After purchasing shiny new Campagnolo Zonda wheels and Gatorskin tyres, I discovered that my newly shod steed was providing a fairly harsh ride. Later I discovered that almost all of this experience was due to excessive tyre pressure. However in the 3 or so weeks I endured that skittish, jittery ride, it made me ponder whether it was worth replacing the alloy seat post, handlebar and stem with carbon versions. Most of what I read seemed to indicate that other than reduced weight, vibration damping was a major benefit. So I started to assess replacement seat posts.

What I discovered was that there are literally hundreds of different types of seat posts, the main variables being composition (eg carbon or alloy), diameter, aerodynamic qualities, saddle position (straight or setback) and in-built dampening technology. It’s the fifth category that attracted my attention. It’s this one that seems to separate the vast majority of what’s available. The two stand out examples of this are the Specialized CG-R and the Canyon VCLS 2.0. Both have radically different approaches to improve ride comfort.

 2014-SpeciaizedCGR-Seatpost The CG-R seatpost post features 18mm of vertical compliance, Zertz vibration damping, and FACT carbon construction. Cylindrical aluminium head assembly adjusts fore-aft and tilt via a single bolt. Some online reviews suggest that the one bolt design meant fiddly fitting. However, testing by Velonews back in 2012 provided evidence that Zertz inserts reduce vibration greatly. Bikeradar provided a more recent review in mid-2014
 2012-Canyon-VCLS-Seatpost VCLS 2.0 uses two D-shaped carbon shafts placed back to back to form the post’s cylinder. Just above the maximum insert mark the two shafts split apart, with the Flip Head saddle clamp pivoting on their tops. A bolt at the base secures the shafts together and lets you slide them up and down in relation to each other to change the angle of the saddle. Unfortunately I can’t find any published testing on this but Bikeradar reviewed it in mid-2013. 
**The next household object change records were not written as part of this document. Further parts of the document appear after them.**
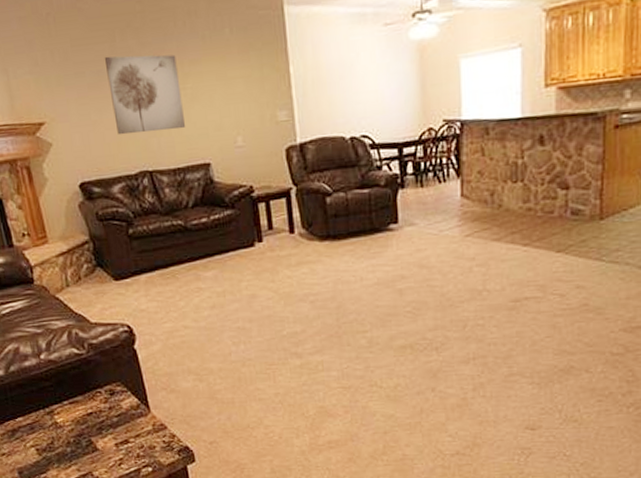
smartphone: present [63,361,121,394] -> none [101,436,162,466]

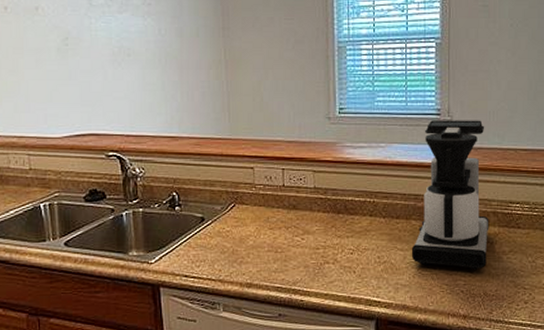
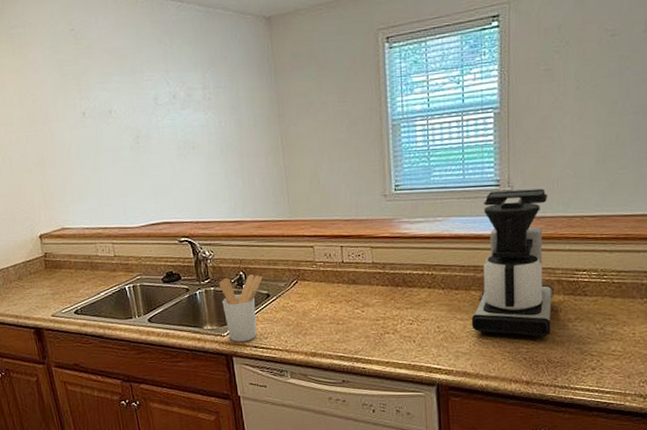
utensil holder: none [148,195,198,270] -> present [219,274,263,342]

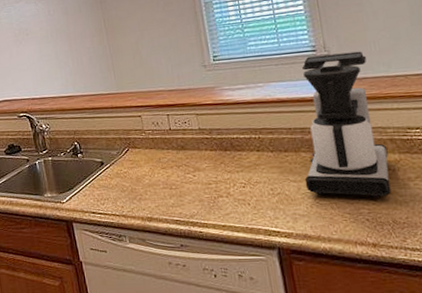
utensil holder: present [219,274,263,342] -> none [56,143,96,208]

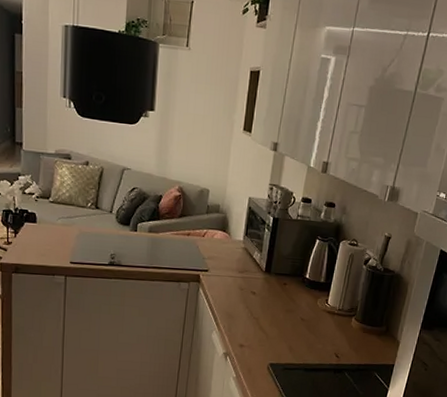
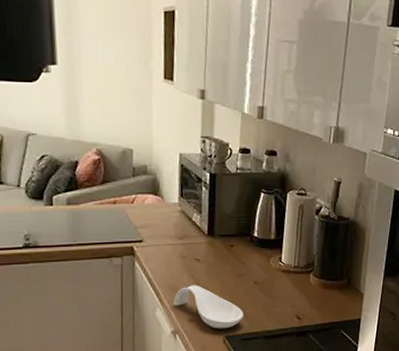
spoon rest: none [228,314,289,357] -> present [174,285,244,329]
Now I would have happily parted with a few hundred dollars for one of these except for one small problem. They didn’t fit my bike. At a diameter of 27.2mm both seat posts required a shim to fit the 31.6mm diameter seat tube. Bother. I researched and couldn’t find anything conclusive about the merits of shims, carbon fibre seat posts and alloy frames.

That was deeply frustrating which is why I decided to KISS it and buy like for like replacing the Ritchey alloy post with its carbon cousin. They are pretty much identical except for the carbon fibre post. The saddle clamp and head work in the exactly the same way, providing me with a pretty simple swap over.

Ritchey Compo Alloy Ritchey Carbon Pro
 2010-Ritchey-Alloy-Seatpost  2015-Ritchey-Carbon-Seatpost

Fortunately I was armed with this 2012 Velonews Article written by Lennard Zinn   which indicated I should expect damping and flex from both the carbon construction and from the setback design. Happily I can say that Ritchey Pro Carbon Seatpost is the real deal and for the $75 I paid for it an absolute steal.